[Techtalk] The Dell XPS 13 Developers Ubuntu

Raena Lea-Shannon raen at internode.on.net
Mon Jul 27 03:41:29 UTC 2015

On 27/07/15 12:06, Akkana Peck wrote:
> Raena Lea-Shannon writes:
>> Unfortunately thin and light in the lap means super heavy on the purse. It
>> is an indulgent price for a little machine
> I don't think thin and light are what's heavy on the purse:
> I was just looking at a couple of neat thin-and-light ultrabooks
> today at Best Buy, of all places, for $160 (Asus, Atom) and $180
> (HP, Celeron). What's expensive is when you add the fast processor,
> lots of RAM, a big disk and a super high-res screen.

  very true
>> but then again it is a great
>> thing IMHO that Dell are putting a GNU/Linux run product out there that is
>> usually only for Mac and Windows so I am kind of happy to pay credit where
>> it is due.
> I always find it frustrating that it's considerably more expensive
> to buy a machine with (free) Linux than with (non-free) Windows.

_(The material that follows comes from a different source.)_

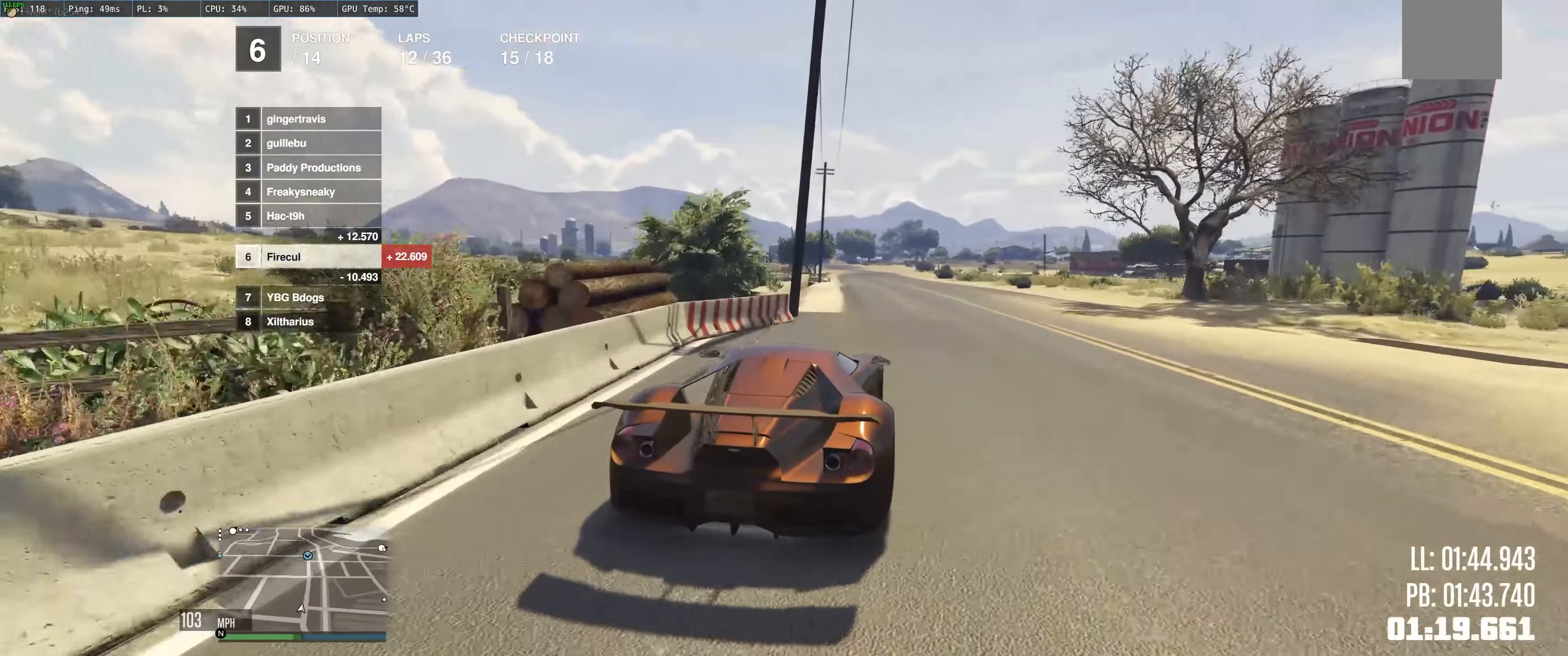
{"buttons": ["R2"], "left_stick": "left", "right_stick": "center", "events": [[100, "left_stick", "up-right"], [283, "left_stick", "up-left"], [500, "left_stick", "left"]]}
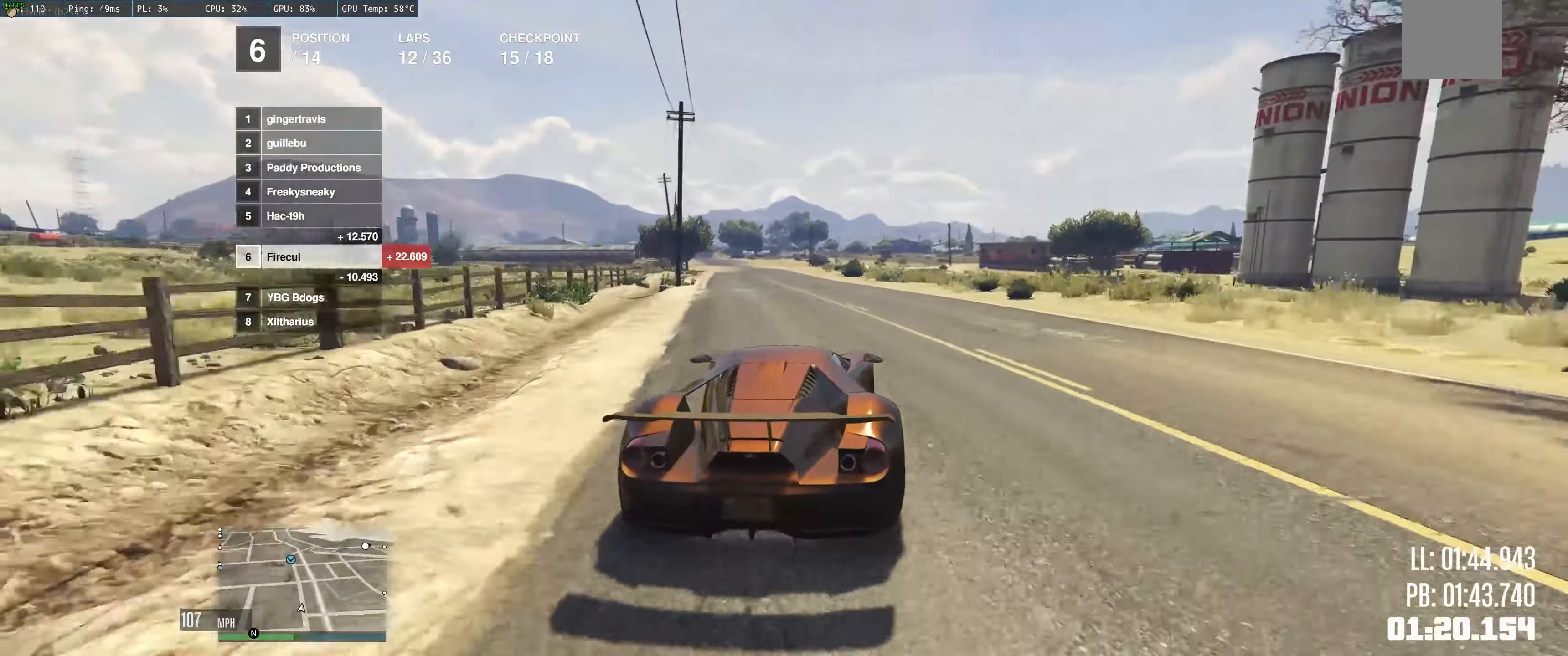
{"buttons": ["R2"], "left_stick": "center", "right_stick": "center", "events": [[316, "left_stick", "center"]]}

If I buy it through US (I have a friend in the States who is flying 
here) it is a bit cheaper with Linux.
> I know they have to factor in support costs, spread over a small
> number of machines; but the number of machines is small partly
> because they charge more for Linux and make the Linux machines
> more difficult to find. Sigh.
> I wish I knew the answer to your query about the XPS 13. I've been
> curious about that machine myself, so if you do end up getting one,
> please report back on how well it works!
If I do I definitely will update the list
> I know Linux support for the modern no-real-buttons style of trackpad
> can be spotty. I've had no end of trouble on my Asus laptop (older,
> slower and smaller than what you're looking for, but it was cheap, is
> very light and goes forever on a battery charge). I finally gave up
> on configuring synclient and syndaemon; instead, I disabled all taps
> completely, then set up F1-F3 to be left, middle and right click.
> That ends up working surprisingly well, but you're right, I wouldn't
> want to have to put up with workarounds like that on a $1300 machine.
I'm hoping that is what they will have fixed with the upgrade
> One thing you could do is buy XPS 13 but to keep personal data
> (passwords and such) on a separate USB stick for a while while
> you're testing it, and if it doesn't work well, return it. Dell is
> good about returns, or at least used to be. My previous laptop was a
> Dell, and initially I bought a touchscreen model. The touchscreen
> had a glitch where the mouse would randomly jump to one corner of
> the screen (in either Linux or Windows). I sent it back for repair,
> but when it came back with the glitch un-fixed, I returned it and
> ordered one without a touchscreen. Dell didn't give me any hassles
> and the service and eventual return was very easy.

That is great advice and nice to know about Dell.